Friday, March 12, 2004
Recent Drug War Killings
This week's Drug War Chronicle provides an update on three drug war deaths of recent months:
"On December 10 [in Columbus, Georgia], Kenneth Walker, a 39-year-old black professional and family man, was riding in an SUV with friends when their vehicle was pulled over by police doing a drug investigation (http://stopthedrugwar.org/chronicle/316/columbus.shtml). Walker ended up dead with a bullet wound to the head. No drugs or weapons were found in the vehicle.

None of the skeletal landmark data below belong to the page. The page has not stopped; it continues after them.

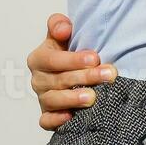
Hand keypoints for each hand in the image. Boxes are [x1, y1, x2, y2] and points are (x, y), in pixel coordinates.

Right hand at [26, 13, 115, 130]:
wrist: (72, 70)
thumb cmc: (68, 51)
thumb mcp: (63, 34)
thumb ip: (59, 25)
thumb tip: (64, 29)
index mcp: (39, 58)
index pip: (52, 59)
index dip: (73, 59)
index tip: (94, 58)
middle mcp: (38, 79)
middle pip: (59, 79)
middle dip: (85, 77)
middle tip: (106, 75)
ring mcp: (43, 98)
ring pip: (53, 100)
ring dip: (73, 98)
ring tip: (92, 96)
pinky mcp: (47, 115)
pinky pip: (46, 121)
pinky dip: (56, 120)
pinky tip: (70, 116)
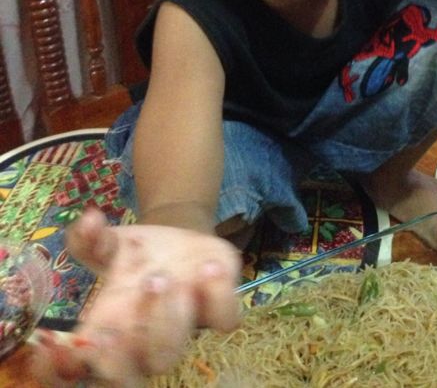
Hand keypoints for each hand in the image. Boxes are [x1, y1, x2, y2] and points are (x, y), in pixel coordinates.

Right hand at [30, 208, 241, 385]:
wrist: (178, 243)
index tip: (54, 346)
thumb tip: (90, 221)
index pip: (76, 372)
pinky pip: (225, 320)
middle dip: (118, 358)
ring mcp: (181, 331)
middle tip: (111, 328)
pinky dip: (218, 296)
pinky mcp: (217, 311)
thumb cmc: (133, 255)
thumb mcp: (108, 244)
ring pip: (171, 352)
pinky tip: (209, 267)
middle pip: (128, 379)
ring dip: (164, 320)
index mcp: (105, 335)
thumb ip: (91, 238)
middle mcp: (141, 344)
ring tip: (162, 277)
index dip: (59, 371)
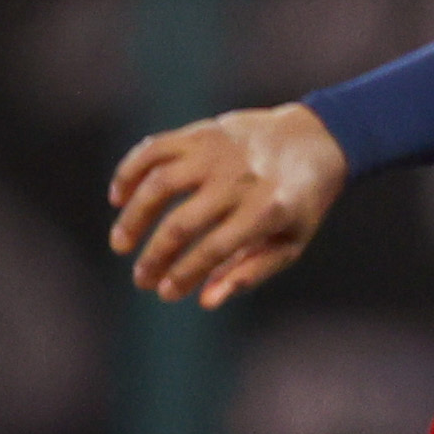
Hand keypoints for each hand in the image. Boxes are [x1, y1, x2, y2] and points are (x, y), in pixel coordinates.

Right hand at [110, 106, 348, 307]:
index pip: (213, 250)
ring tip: (120, 245)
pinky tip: (118, 198)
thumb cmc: (300, 201)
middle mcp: (239, 179)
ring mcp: (217, 152)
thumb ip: (249, 273)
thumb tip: (205, 302)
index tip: (163, 293)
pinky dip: (129, 172)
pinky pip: (153, 150)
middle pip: (180, 223)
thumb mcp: (289, 242)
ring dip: (133, 218)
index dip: (183, 275)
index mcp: (267, 210)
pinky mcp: (200, 132)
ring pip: (159, 184)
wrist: (315, 139)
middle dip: (154, 257)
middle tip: (140, 279)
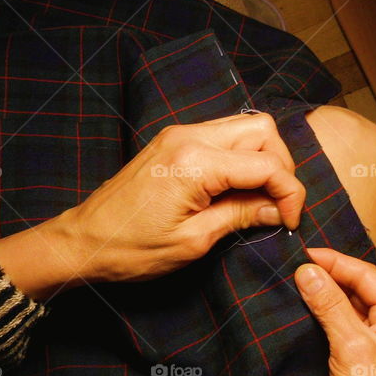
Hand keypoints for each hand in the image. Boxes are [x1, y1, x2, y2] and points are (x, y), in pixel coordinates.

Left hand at [0, 113, 304, 298]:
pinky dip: (241, 156)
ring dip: (263, 158)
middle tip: (278, 204)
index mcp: (196, 161)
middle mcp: (190, 136)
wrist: (84, 241)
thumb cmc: (133, 248)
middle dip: (281, 166)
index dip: (290, 192)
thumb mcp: (195, 240)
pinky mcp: (174, 140)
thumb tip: (279, 209)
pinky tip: (238, 188)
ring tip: (261, 198)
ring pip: (246, 127)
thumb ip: (242, 216)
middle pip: (263, 129)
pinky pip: (224, 136)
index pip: (267, 163)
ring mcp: (180, 134)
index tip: (291, 221)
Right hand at [295, 248, 375, 375]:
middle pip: (359, 288)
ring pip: (350, 305)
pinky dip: (325, 315)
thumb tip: (307, 271)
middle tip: (292, 264)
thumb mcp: (350, 349)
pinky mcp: (367, 355)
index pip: (368, 276)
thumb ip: (329, 305)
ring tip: (292, 279)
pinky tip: (303, 305)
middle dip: (328, 276)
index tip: (302, 252)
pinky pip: (345, 324)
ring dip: (324, 295)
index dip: (334, 262)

Three weeks later, on January 3, 19-year-old Michael Newby, a black resident of Louisville's predominantly black West Side, was killed by a Louisville police officer during an undercover drug buy (http://stopthedrugwar.org/chronicle/319/threeshots.shtml). Officer McKenzie Mattingly said he shot Newby in self-defense during a scuffle, but the fact that Newby was shot in the back has raised numerous questions, as well as tempers in the black community -- some of whose members engaged in a mini-riot, breaking the windows of the police chief's office and tangling with riot police, a week after the shooting.
Then, on February 17, Oakland resident Rudolfo Cardenas was and killed by a California narcotics officer attempting to serve a parole violation warrant (http://stopthedrugwar.org/chronicle/326/wrongman.shtml). But Cardenas wasn't the man the cops were looking for. The 43-year-old ex-con just happened to pass by the house targeted by police and fled for unknown reasons. Police chased him in vehicles and then on foot. Cardenas died in an alleyway, shot in the back repeatedly. No drugs or weapons were found, although police initially claimed he pointed a digital scale at them."
These shootings are tragedies for the victims, their friends and families, the communities -- and for the police, as well. Back to Clarence Darrow again, on alcohol Prohibition: "No other statute is openly enforced with guns and revolvers. For no other minor offense can officers with impunity shoot down a human being in seeking to make an arrest."